**GIVEN PROBLEM 1**
Return the passage about NADA's White House meeting on tax reform from "Based on our" up to and including "in the market?", word for word.

**PROVIDED PASSAGE**
I recently had the profound privilege of joining fellow NADA leadership at the White House to meet with some of the officials who write the rules and regulations that impact our great industry.

Along with NADA President and CEO Peter Welch and others, I presented the viewpoint of America’s franchised auto dealers directly to Gary Cohn, director of the National Economic Council, and other senior staffers from the White House and the U.S. Treasury Department. We also had the distinguished privilege to meet briefly with Vice President Mike Pence. Presenting a united front, NADA had productive discussions with people who are working closely with the House and Senate leadership to draft a tax bill that will preserve the benefits of America’s auto dealerships.

I’m happy to report that individuals at the highest levels of this administration are reaching out to the business community, and they are listening to those of us in the auto industry.

Based on our conversations, it’s clear that tax reform remains at the top of the agenda in Washington. And this will, we hope, give American businesses new opportunities that we haven’t seen in the past few years. NADA is analyzing tax reform though the eyes of both consumers and dealers. We are asking two pivotal questions:

1. Will tax reform stimulate consumer demand in the market?
2. Will tax reform reduce the cost of dealer capital so you can continue to drive your local economy?

It’s important to note that it’s still early in the tax writing process. The White House and Republican congressional leaders are trying to reach consensus on specific bill language over the summer. We’ve already seen some big issues emerge in the past few months, and NADA continues to tell the government that no matter what reform is set forth, American consumers should not be subjected to additional costs. Overall the discussions have been healthy and we’ve covered the topics that matter most to you, including repealing the death tax; creating a lower rate for business income from pass-through entities; lowering overall rates; accelerating cost recovery; eliminating the AMT; and repealing the 12-percent federal excise tax on heavy-duty trucks.

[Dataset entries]
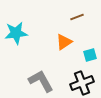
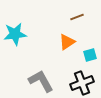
cyan star: moved 1 px left, 1 px down
orange triangle: moved 3 px right
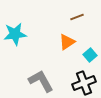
cyan square: rotated 24 degrees counterclockwise
black cross: moved 2 px right
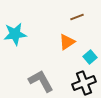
cyan square: moved 2 px down
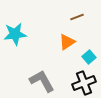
cyan square: moved 1 px left
gray L-shape: moved 1 px right
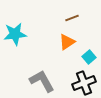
brown line: moved 5 px left, 1 px down
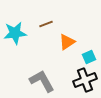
brown line: moved 26 px left, 6 px down
cyan star: moved 1 px up
cyan square: rotated 16 degrees clockwise
black cross: moved 1 px right, 3 px up
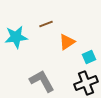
cyan star: moved 1 px right, 4 px down
black cross: moved 1 px right, 3 px down
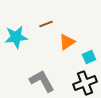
black cross: moved 1 px left
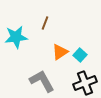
brown line: moved 1 px left, 1 px up; rotated 48 degrees counterclockwise
orange triangle: moved 7 px left, 10 px down
cyan square: moved 9 px left, 2 px up; rotated 24 degrees counterclockwise
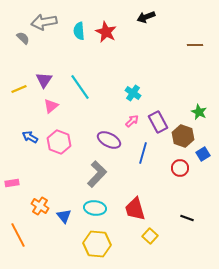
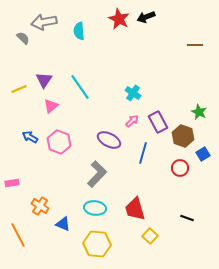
red star: moved 13 px right, 13 px up
blue triangle: moved 1 px left, 8 px down; rotated 28 degrees counterclockwise
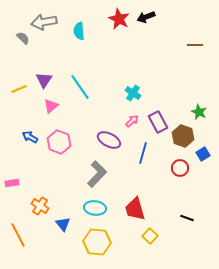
blue triangle: rotated 28 degrees clockwise
yellow hexagon: moved 2 px up
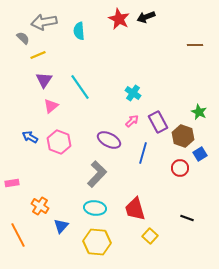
yellow line: moved 19 px right, 34 px up
blue square: moved 3 px left
blue triangle: moved 2 px left, 2 px down; rotated 21 degrees clockwise
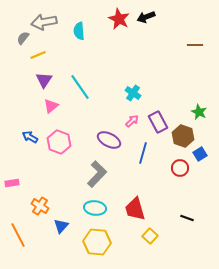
gray semicircle: rotated 96 degrees counterclockwise
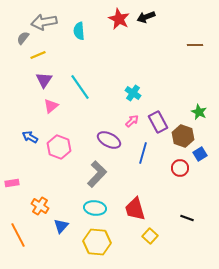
pink hexagon: moved 5 px down
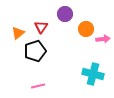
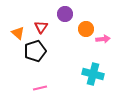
orange triangle: rotated 40 degrees counterclockwise
pink line: moved 2 px right, 2 px down
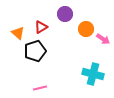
red triangle: rotated 24 degrees clockwise
pink arrow: rotated 40 degrees clockwise
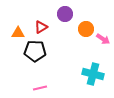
orange triangle: rotated 40 degrees counterclockwise
black pentagon: rotated 20 degrees clockwise
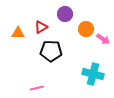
black pentagon: moved 16 px right
pink line: moved 3 px left
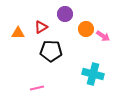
pink arrow: moved 3 px up
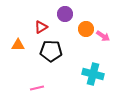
orange triangle: moved 12 px down
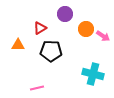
red triangle: moved 1 px left, 1 px down
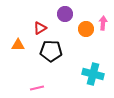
pink arrow: moved 13 px up; rotated 120 degrees counterclockwise
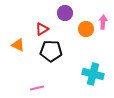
purple circle: moved 1 px up
pink arrow: moved 1 px up
red triangle: moved 2 px right, 1 px down
orange triangle: rotated 24 degrees clockwise
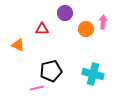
red triangle: rotated 32 degrees clockwise
black pentagon: moved 20 px down; rotated 15 degrees counterclockwise
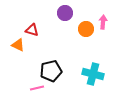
red triangle: moved 10 px left, 1 px down; rotated 16 degrees clockwise
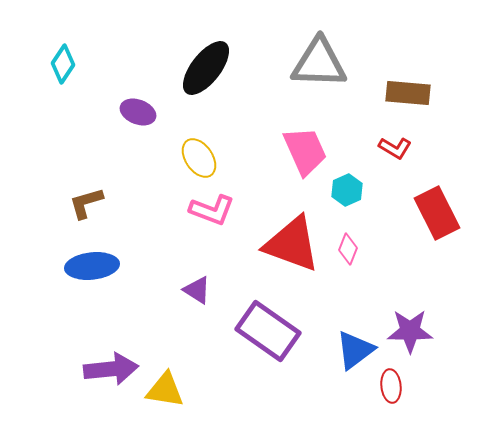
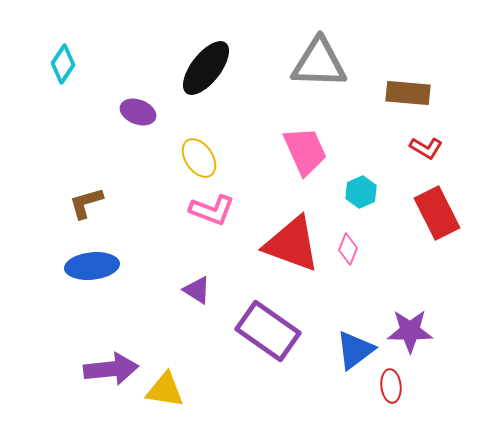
red L-shape: moved 31 px right
cyan hexagon: moved 14 px right, 2 px down
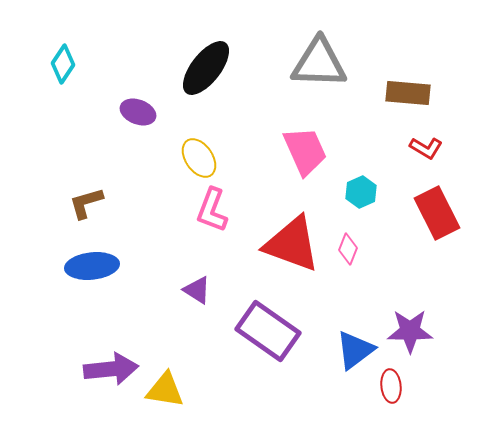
pink L-shape: rotated 90 degrees clockwise
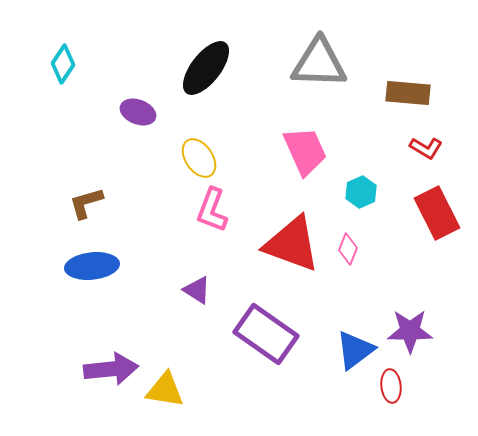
purple rectangle: moved 2 px left, 3 px down
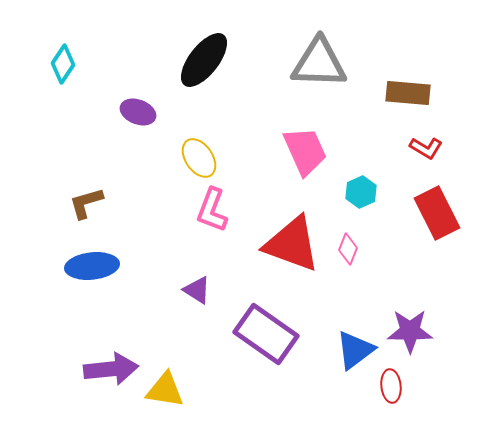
black ellipse: moved 2 px left, 8 px up
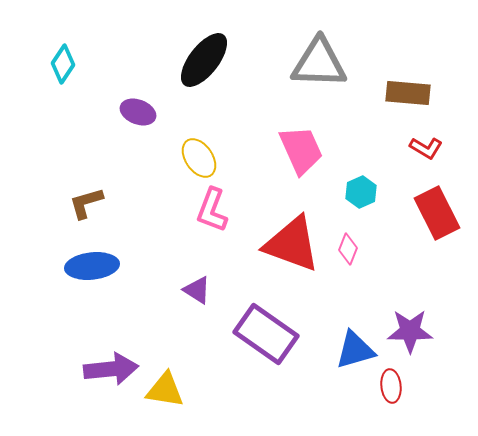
pink trapezoid: moved 4 px left, 1 px up
blue triangle: rotated 21 degrees clockwise
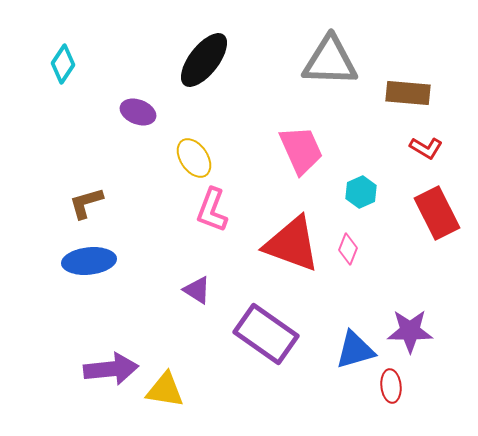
gray triangle: moved 11 px right, 2 px up
yellow ellipse: moved 5 px left
blue ellipse: moved 3 px left, 5 px up
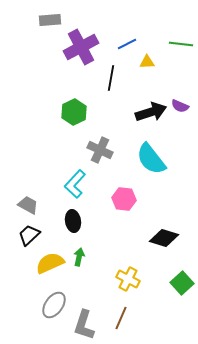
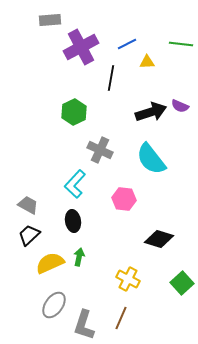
black diamond: moved 5 px left, 1 px down
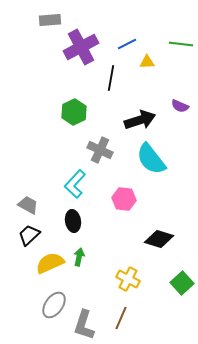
black arrow: moved 11 px left, 8 px down
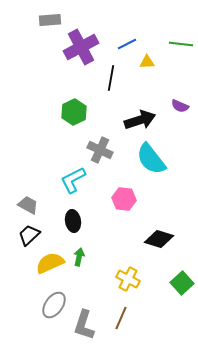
cyan L-shape: moved 2 px left, 4 px up; rotated 20 degrees clockwise
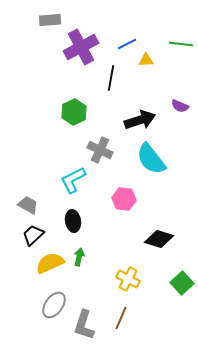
yellow triangle: moved 1 px left, 2 px up
black trapezoid: moved 4 px right
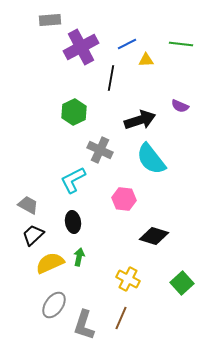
black ellipse: moved 1 px down
black diamond: moved 5 px left, 3 px up
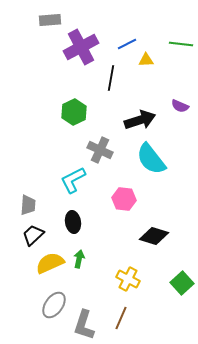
gray trapezoid: rotated 65 degrees clockwise
green arrow: moved 2 px down
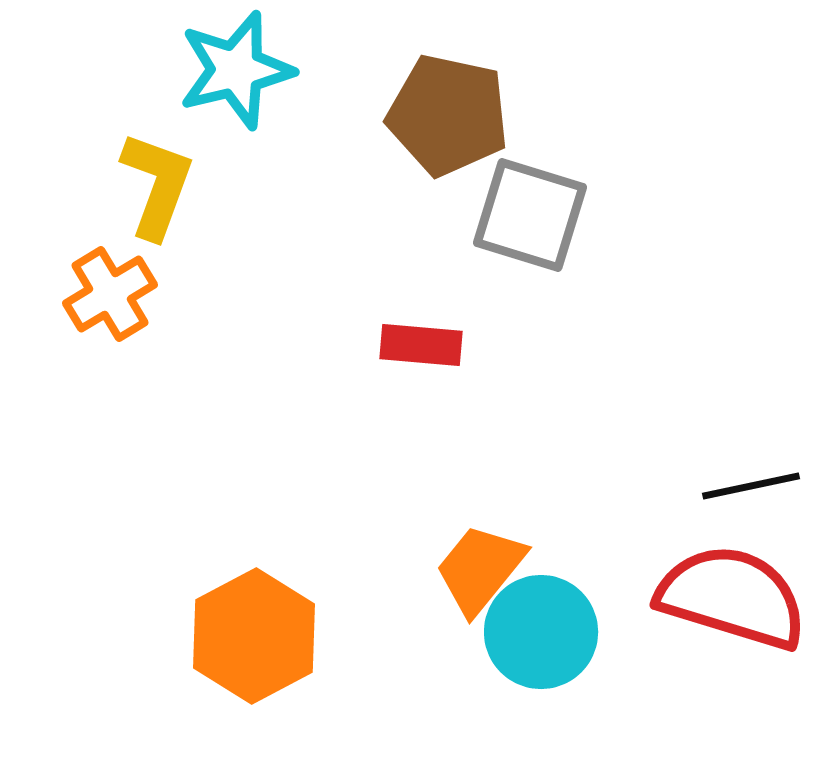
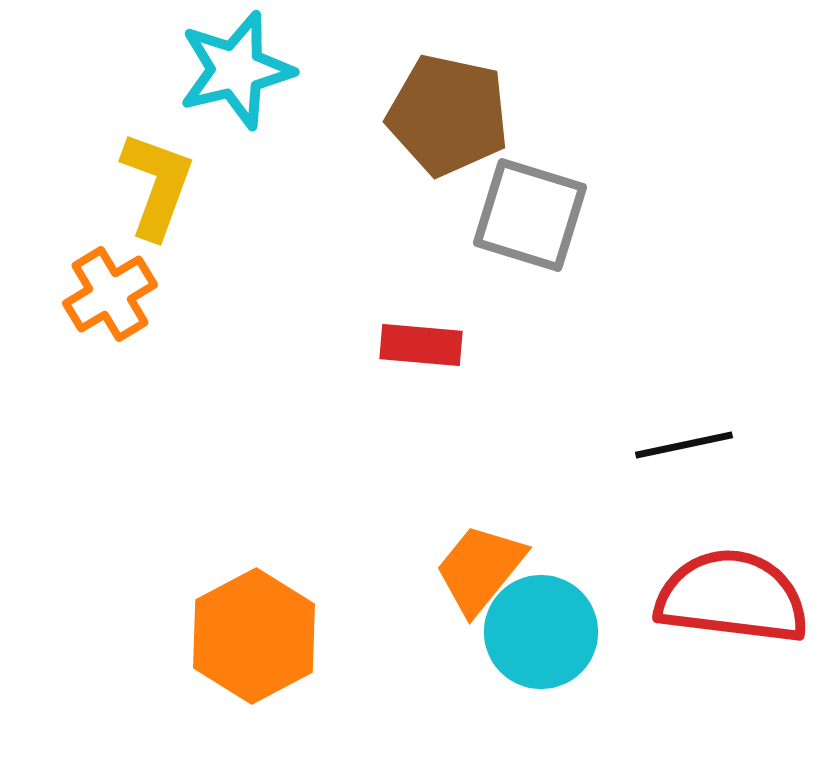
black line: moved 67 px left, 41 px up
red semicircle: rotated 10 degrees counterclockwise
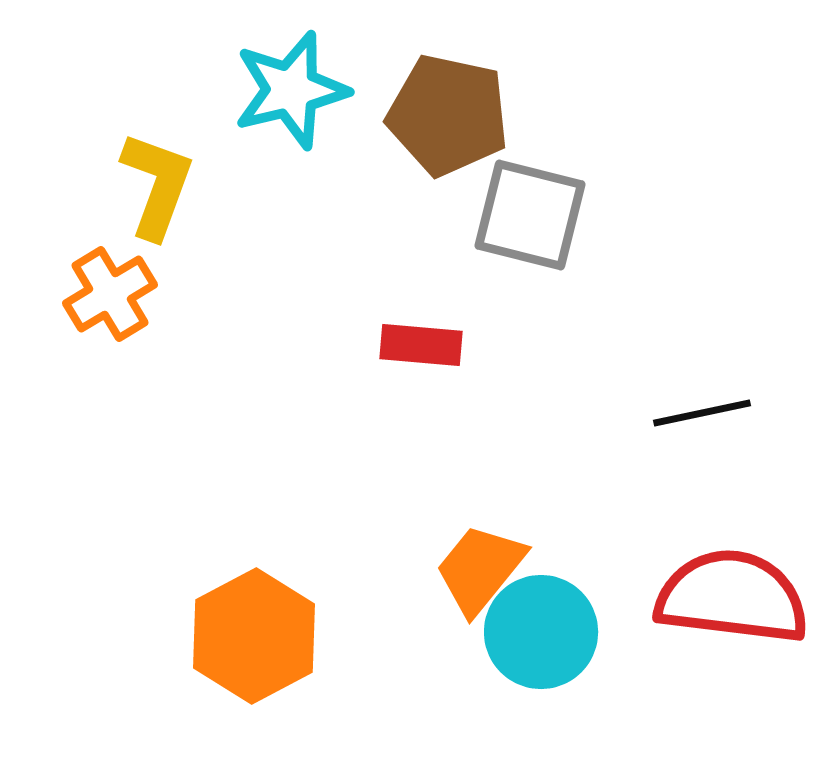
cyan star: moved 55 px right, 20 px down
gray square: rotated 3 degrees counterclockwise
black line: moved 18 px right, 32 px up
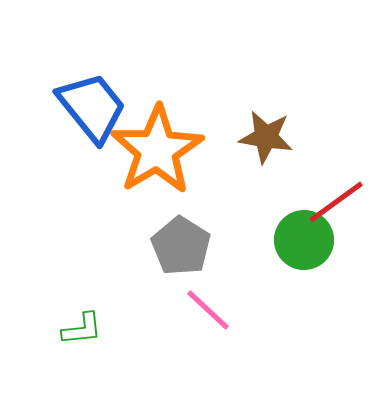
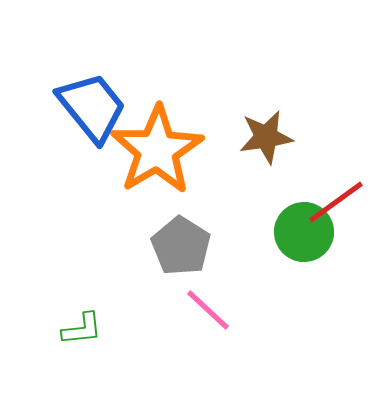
brown star: rotated 18 degrees counterclockwise
green circle: moved 8 px up
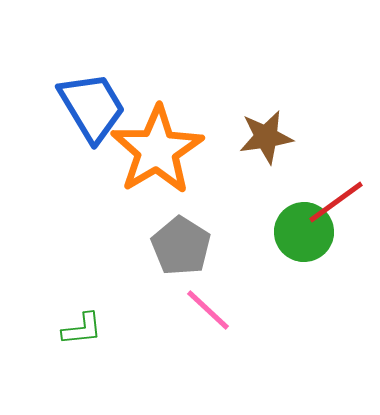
blue trapezoid: rotated 8 degrees clockwise
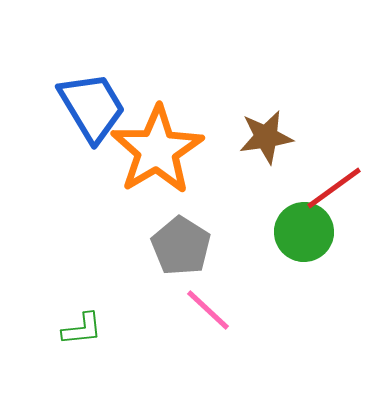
red line: moved 2 px left, 14 px up
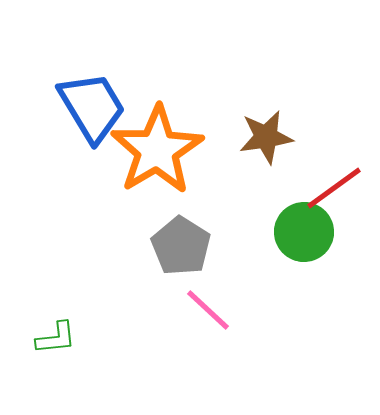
green L-shape: moved 26 px left, 9 px down
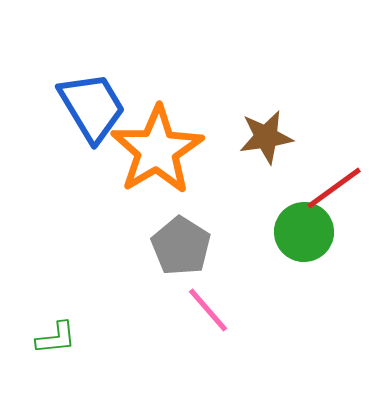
pink line: rotated 6 degrees clockwise
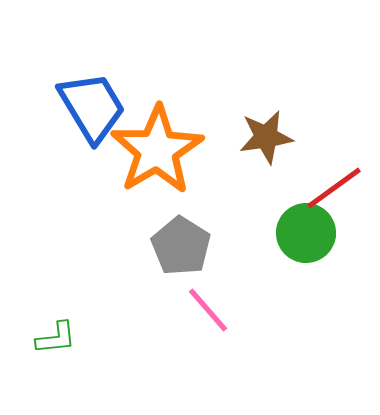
green circle: moved 2 px right, 1 px down
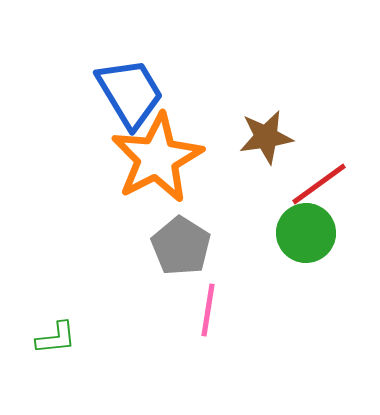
blue trapezoid: moved 38 px right, 14 px up
orange star: moved 8 px down; rotated 4 degrees clockwise
red line: moved 15 px left, 4 px up
pink line: rotated 50 degrees clockwise
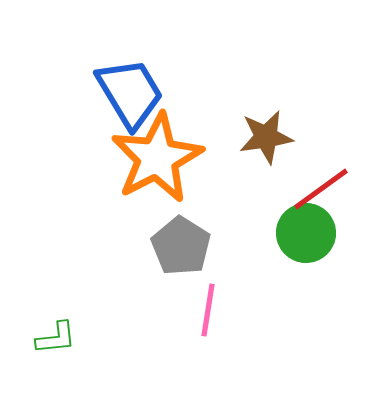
red line: moved 2 px right, 5 px down
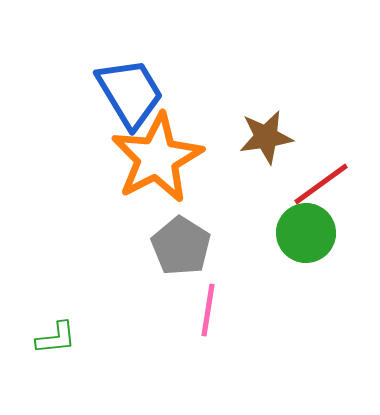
red line: moved 5 px up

**GIVEN PROBLEM 2**
Retype the lines of the listing from the line with "brown line: moved 1" up to and including the line with "yellow hexagon: moved 2 px up", and leave out the picture lines.

**FULL RESPONSE 1**
Based on our conversations, it’s clear that tax reform remains at the top of the agenda in Washington. And this will, we hope, give American businesses new opportunities that we haven’t seen in the past few years. NADA is analyzing tax reform though the eyes of both consumers and dealers. We are asking two pivotal questions:

1. Will tax reform stimulate consumer demand in the market?

**FULL RESPONSE 2**
brown line: moved 1 px left, 1 px up; rotated 48 degrees counterclockwise
orange triangle: moved 7 px left, 10 px down
cyan square: moved 9 px left, 2 px up; rotated 24 degrees counterclockwise
red star: moved 13 px right, 13 px up
blue triangle: moved 1 px left, 8 px down; rotated 28 degrees counterclockwise
blue triangle: rotated 28 degrees clockwise
yellow hexagon: moved 2 px up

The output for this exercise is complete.